Of course, my freedom was relative. I stripped off my prison uniform to make myself less recognizable, and I was then naked in the desert, emaciated and weakened from my captivity. But desperation drove me across the sands and into the Atlas Mountains. For five days I put one foot in front of the other, over the rocks of the hills and the hot sands of the foothills, and finally across the border with Morocco. I was truly saved when I met a camel caravan of nomadic merchants who fed me, clothed me, and lent me a horse to ride to the nearest town.

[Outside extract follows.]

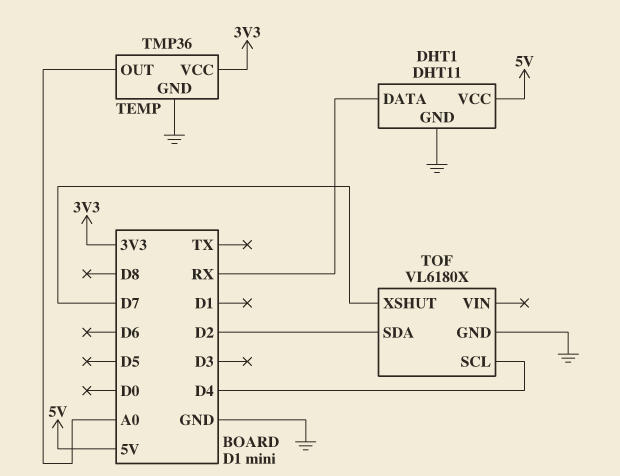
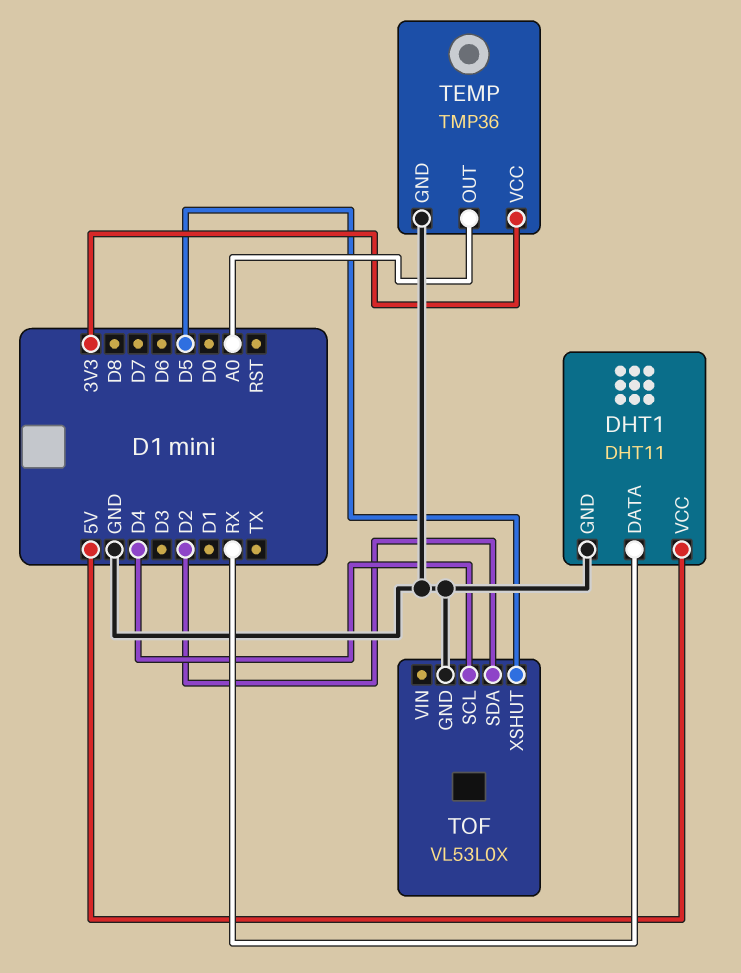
TOF: VL6180X -> VL53L0X
TOF pin XSHUT: D7 -> D5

I probably owe the almost twenty years I have lived since that day to a series of strangers like those merchants. I tell about these people in Chapters 8: a Moroccan family that housed me and bought me a bus ride to the Spanish border. In chapter 9 I write about the Catholic nun who chose to believe my story of being a French citizen who had lost all my papers; the drivers who transported a young hitchhiker from Malaga to Copenhagen; and most importantly, a Canadian tourist who became my friend and almost literally gave me my passport to freedom. That young man, Brian, trusted me enough to give me all the personal and passport information that I needed to use his identity to get on a plane to the United States. I made it past customs in Chicago and entered the United States for the second time in my life, this time to stay. I tell this in chapter 10.

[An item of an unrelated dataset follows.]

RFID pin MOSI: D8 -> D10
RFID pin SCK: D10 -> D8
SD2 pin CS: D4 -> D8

The final chapter of my book, Chapter 11, reflects on my experiences over the three short years of my narrative, 1986-1989. I explain how I integrated myself into my new country and became an American citizen even as I struggled to overcome the constant, violent nightmares my imprisonment left me with. This chapter also highlights just how lucky I was to manage to leave my country when I did. The political and civil unrest that I had in a sense been a victim of erupted into a decade-long civil war that would see thousands dead at the hands of government forces, Islamic radicals, and terrorists. It was not until years after the worst of this was over that I found the courage to return to my country for a brief visit. Once I had managed to visit several times without being detained, I found I needed to visit, as nearly as I could, the site of my capture and torture. And so at the end of this chapter I retrace much of the journey through western Algeria that I once made naked, desperate, and starving, healing the scars in my heart and reconnecting with some of those who helped me survive.

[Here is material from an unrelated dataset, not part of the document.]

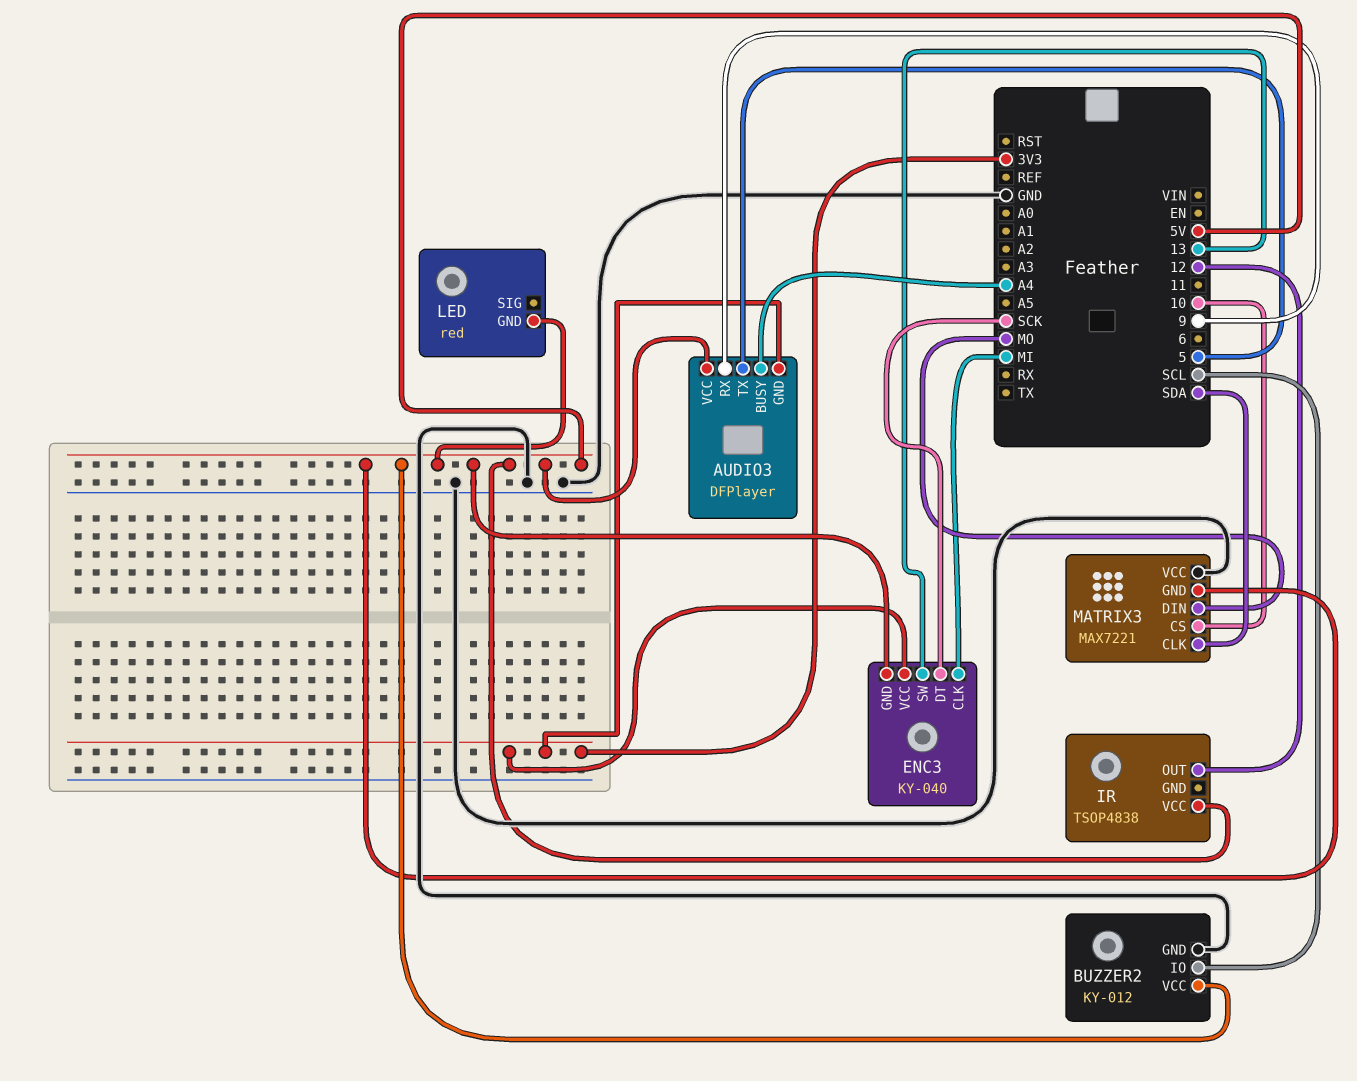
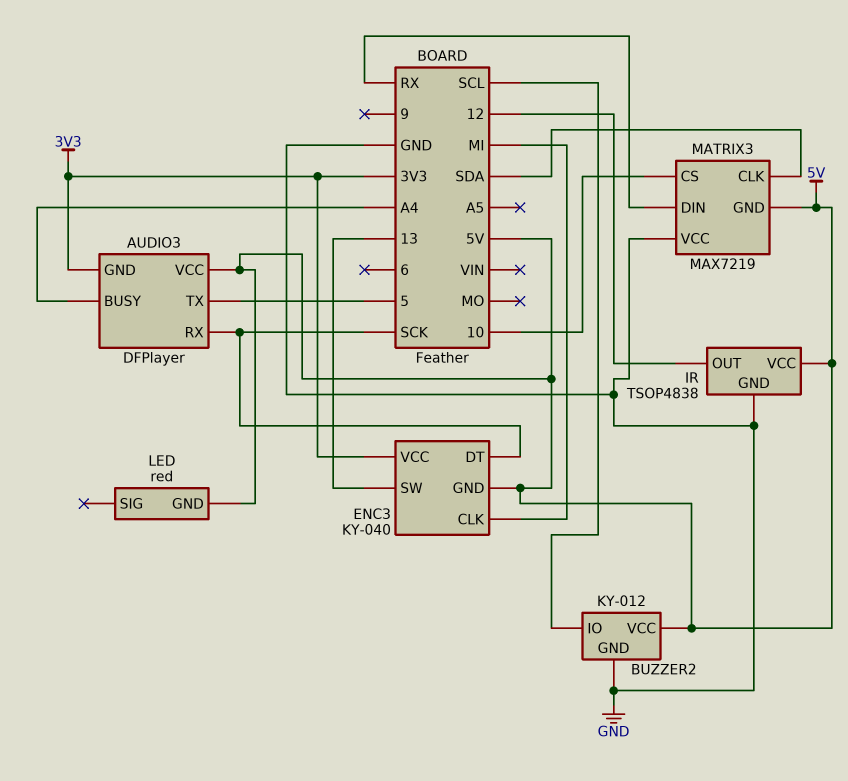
AUDIO3 pin RX: 9 -> SCK
IR pin GND: none -> GND
MATRIX3: MAX7221 -> MAX7219
MATRIX3 pin DIN: MO -> RX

My journey from being a young, eager political activist, ready to face down police dogs, to being a ravaged political refugee running for his life, was a chronologically short one. But I grew up many times over during the last twenty years, and even though I might wish to forget parts of my experiences, I have never been able to. So I write my story to honor the Berber people who, like my family, remain in Algeria, scraping out a meager living through deceit or diligence. I also write to honor the Berber activists, the innocent people who suffered or died in the even more violent political conflicts that took place after I departed my country. And finally, I write to thank those who helped me live long enough to get to a place from which I might tell my tale. I also choose to write exactly eleven chapters to honor the eleven men who truly saved my life and to whom I owe a great deal of appreciation. I also write to honor Ali, the very first man from the caravan who approached me with the Djallaba to cover myself and who loaned me his horse, a highly valuable animal for them, to reach the Moroccan family without even knowing me. May he rest in peace.